• Exercise description
Only text is carried over. Reproduce the entries below exactly.

• Records for the exercise
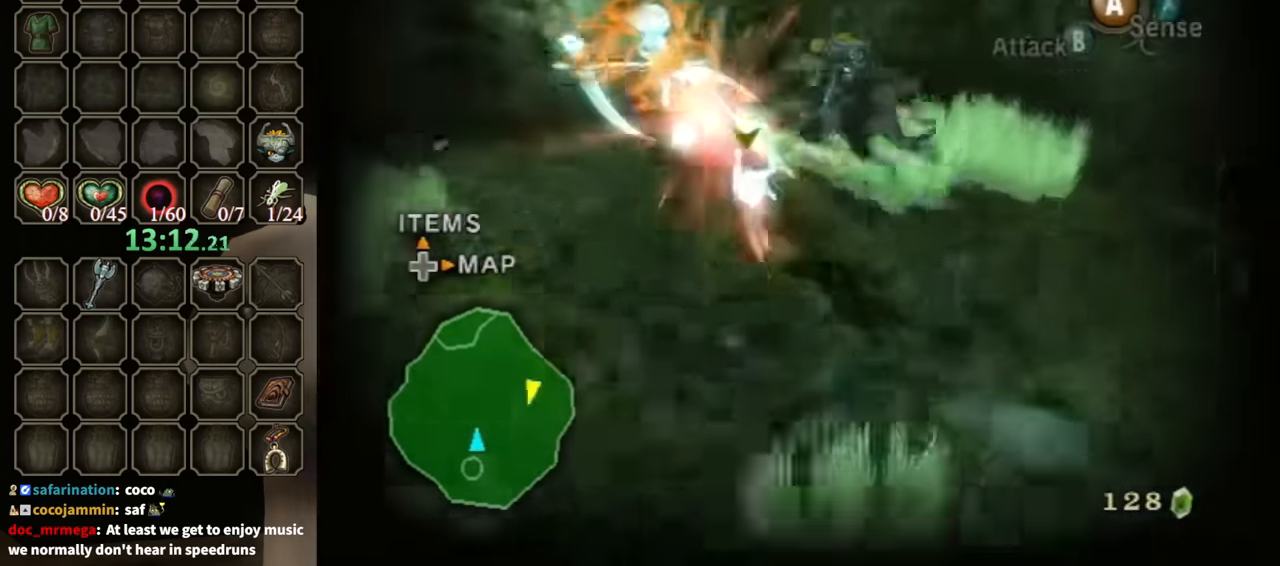
{"buttons": [], "left_stick": "center", "right_stick": "center", "events": []}
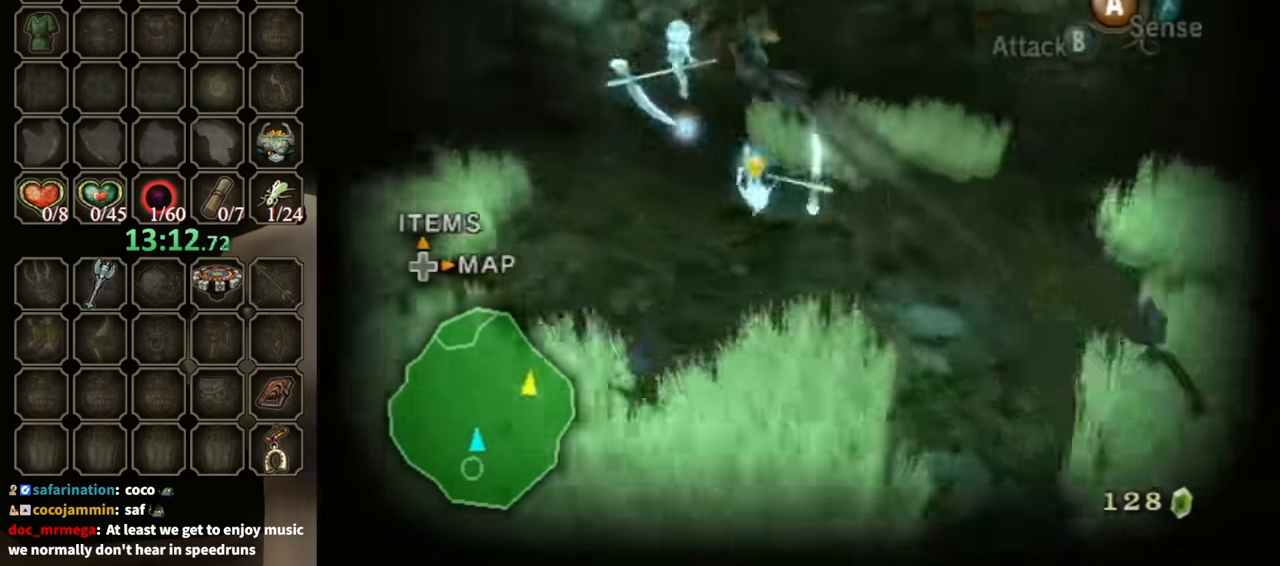
{"buttons": [], "left_stick": "right", "right_stick": "center", "events": [[267, "left_stick", "up-right"], [467, "left_stick", "right"]]}
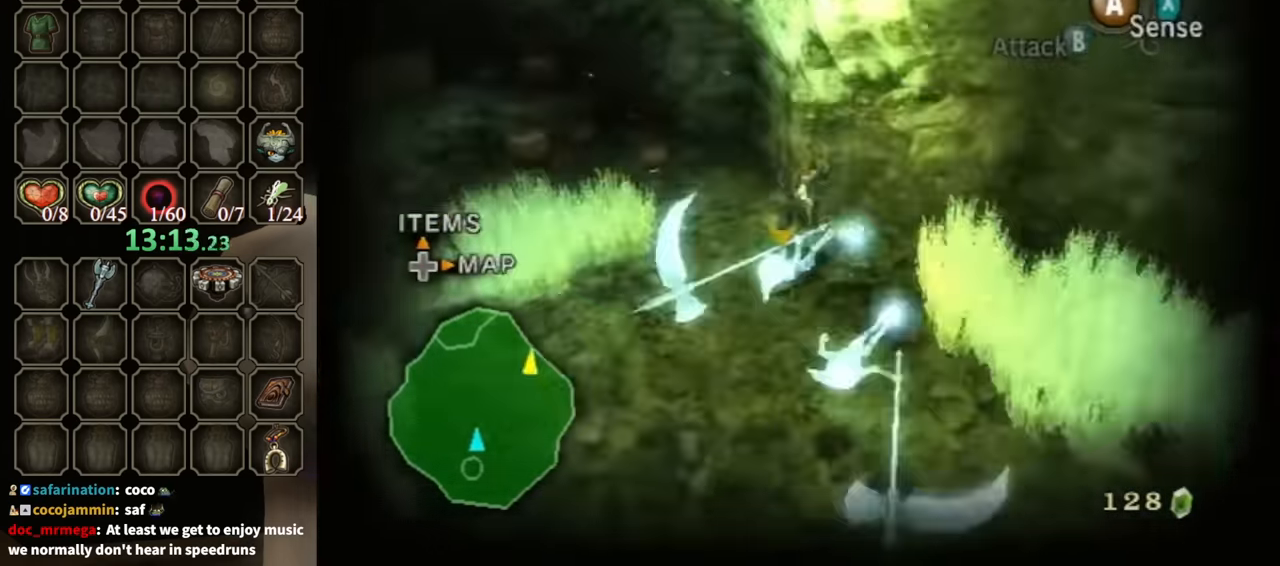
{"buttons": ["L1"], "left_stick": "center", "right_stick": "center", "events": [[33, "L1", "down"], [167, "L1", "up"], [267, "L1", "down"], [333, "left_stick", "center"], [367, "A", "down"], [400, "A", "up"], [467, "A", "down"], [500, "A", "up"]]}
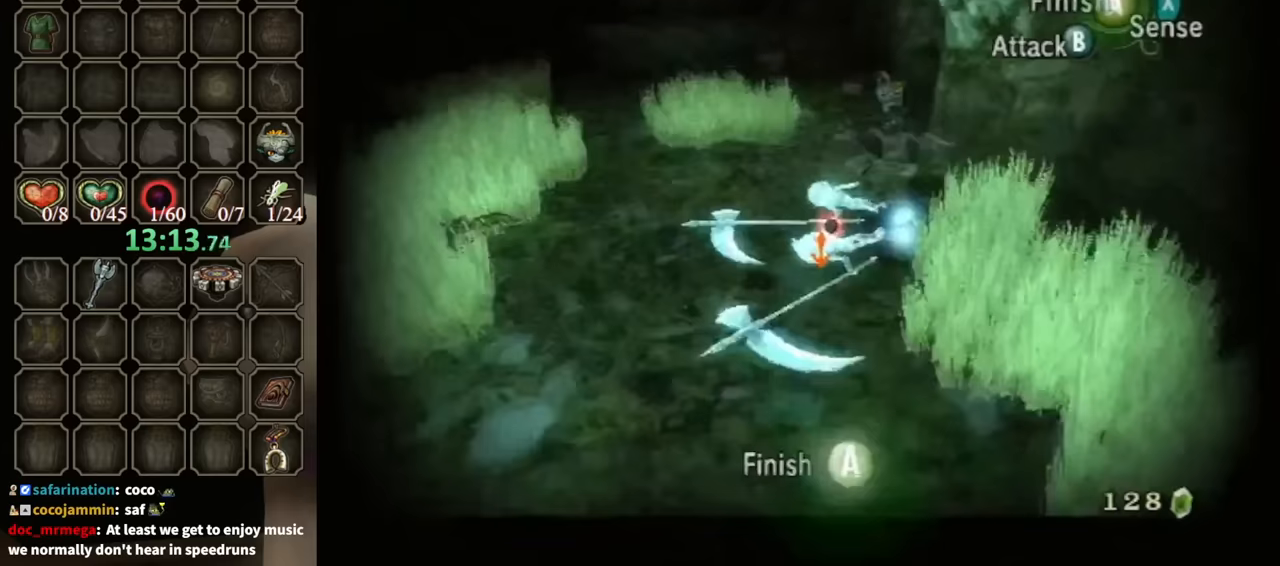
{"buttons": [], "left_stick": "center", "right_stick": "right", "events": [[67, "A", "down"], [100, "A", "up"], [400, "L1", "up"], [500, "right_stick", "right"]]}
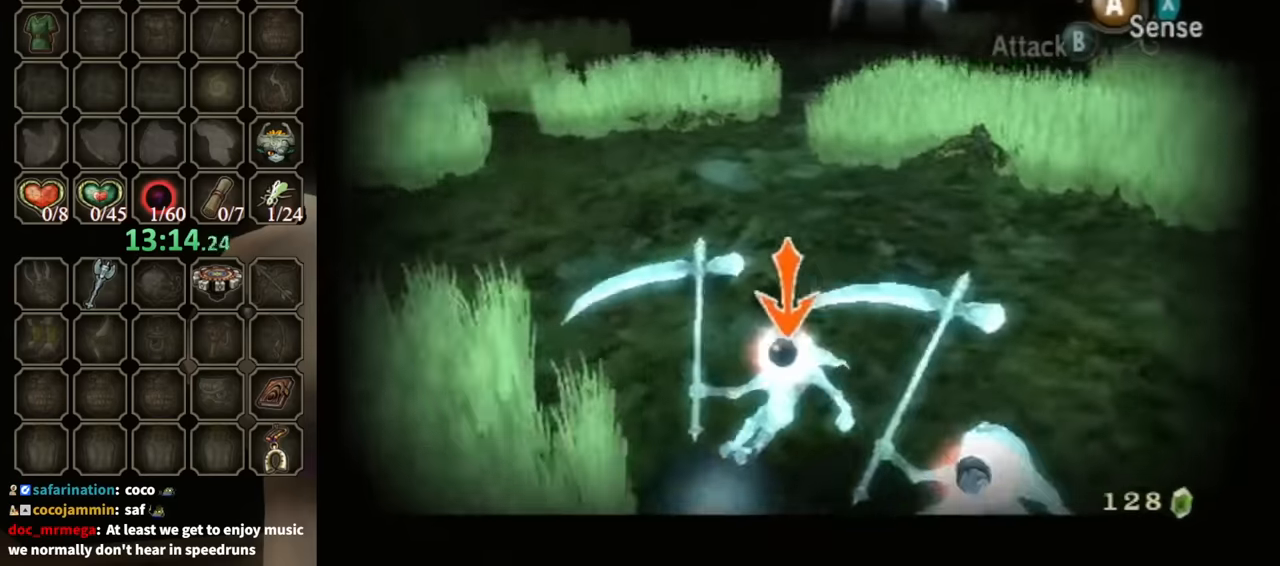
{"buttons": [], "left_stick": "center", "right_stick": "center", "events": [[400, "right_stick", "center"]]}
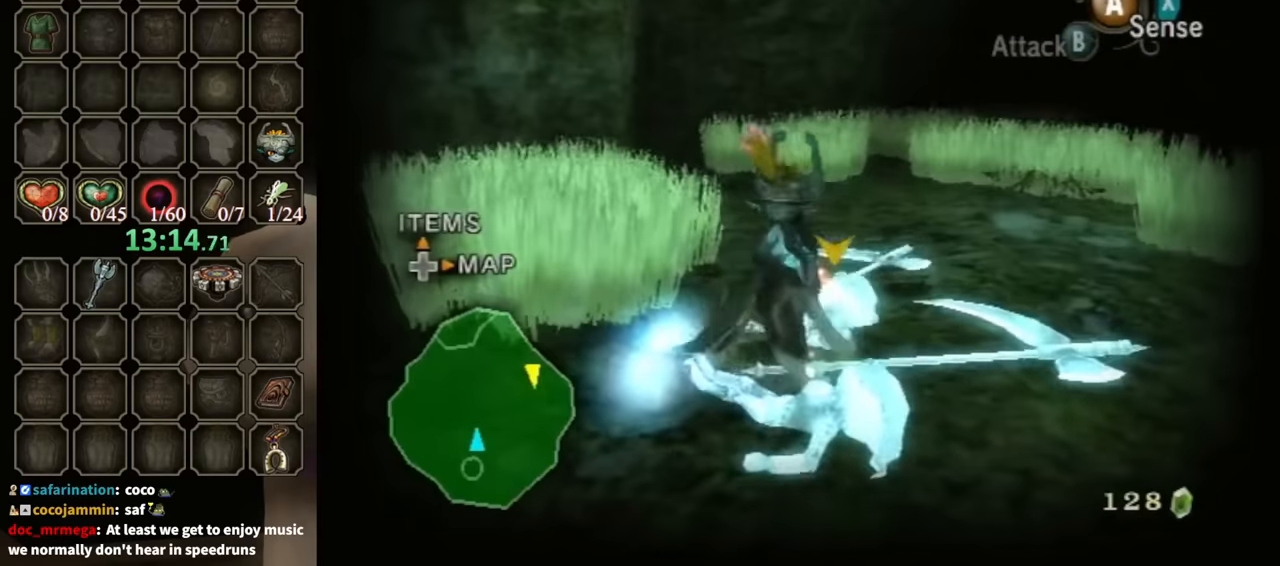
{"buttons": [], "left_stick": "center", "right_stick": "center", "events": [[267, "right_stick", "down-right"], [433, "right_stick", "center"]]}
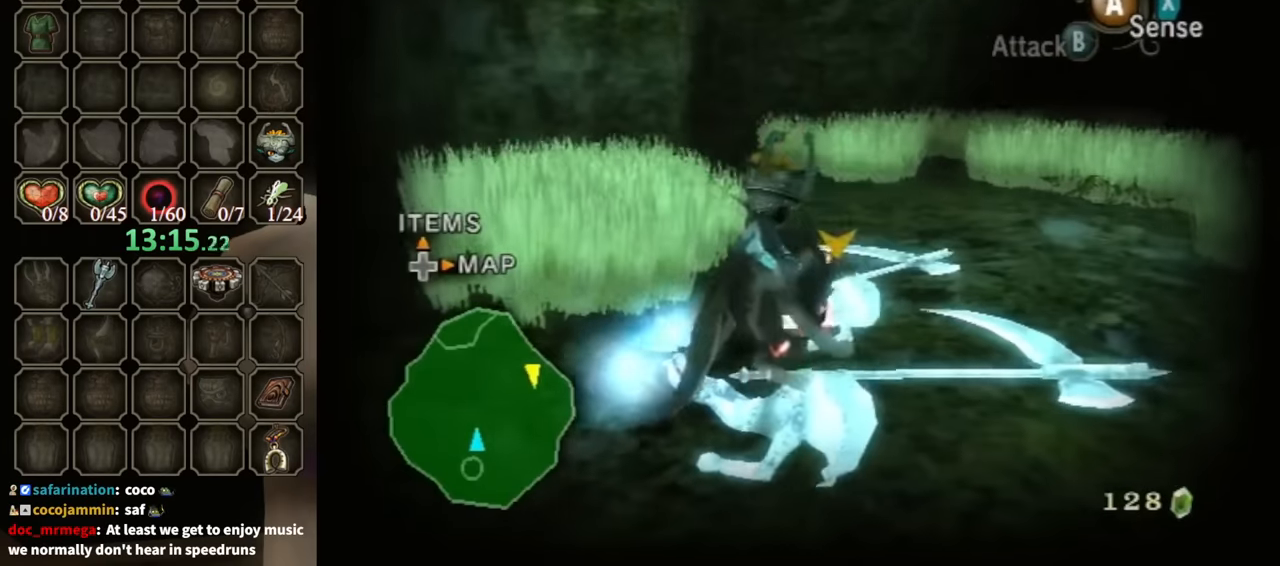
{"buttons": [], "left_stick": "center", "right_stick": "center", "events": []}
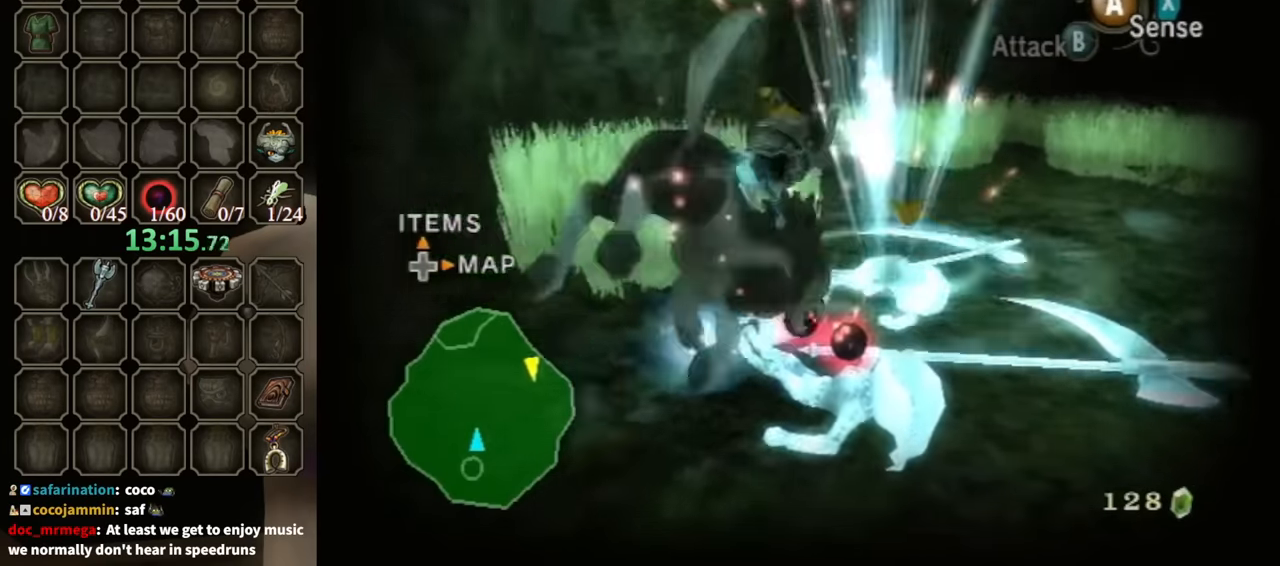
{"buttons": ["B"], "left_stick": "center", "right_stick": "center", "events": [[233, "B", "down"]]}
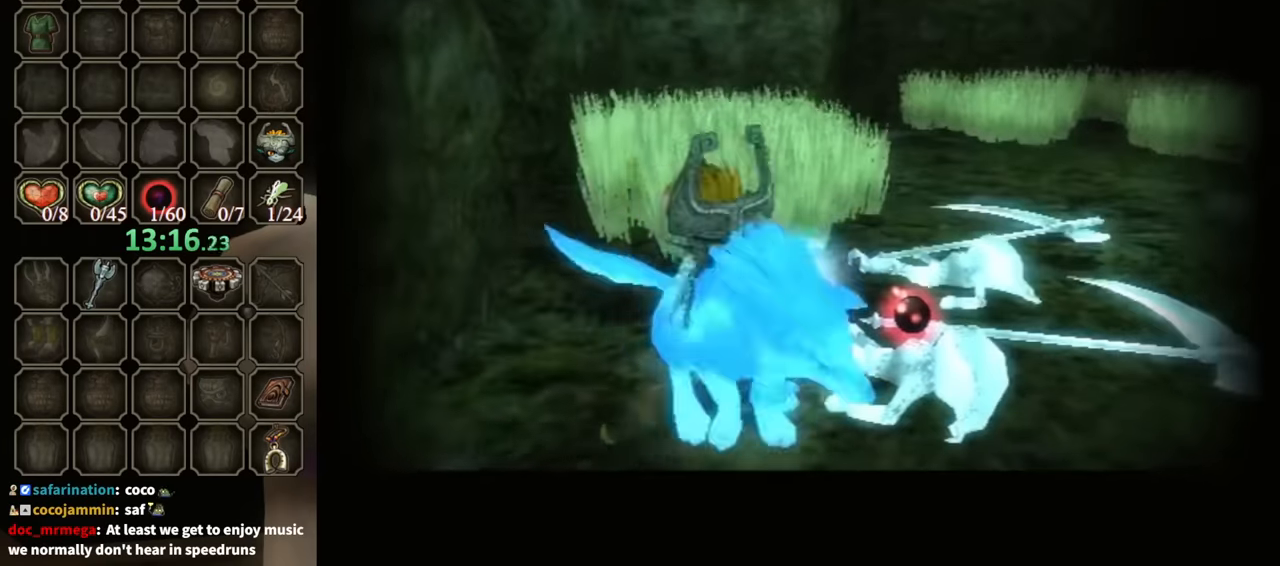
{"buttons": ["B"], "left_stick": "center", "right_stick": "center", "events": []}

• Response area
{"buttons": [], "left_stick": "center", "right_stick": "center", "events": []}
{"buttons": [], "left_stick": "right", "right_stick": "center", "events": [[267, "left_stick", "up-right"], [467, "left_stick", "right"]]}
{"buttons": ["L1"], "left_stick": "center", "right_stick": "center", "events": [[33, "L1", "down"], [167, "L1", "up"], [267, "L1", "down"], [333, "left_stick", "center"], [367, "A", "down"], [400, "A", "up"], [467, "A", "down"], [500, "A", "up"]]}
{"buttons": [], "left_stick": "center", "right_stick": "right", "events": [[67, "A", "down"], [100, "A", "up"], [400, "L1", "up"], [500, "right_stick", "right"]]}
{"buttons": [], "left_stick": "center", "right_stick": "center", "events": [[400, "right_stick", "center"]]}
{"buttons": [], "left_stick": "center", "right_stick": "center", "events": [[267, "right_stick", "down-right"], [433, "right_stick", "center"]]}
{"buttons": [], "left_stick": "center", "right_stick": "center", "events": []}
{"buttons": ["B"], "left_stick": "center", "right_stick": "center", "events": [[233, "B", "down"]]}
{"buttons": ["B"], "left_stick": "center", "right_stick": "center", "events": []}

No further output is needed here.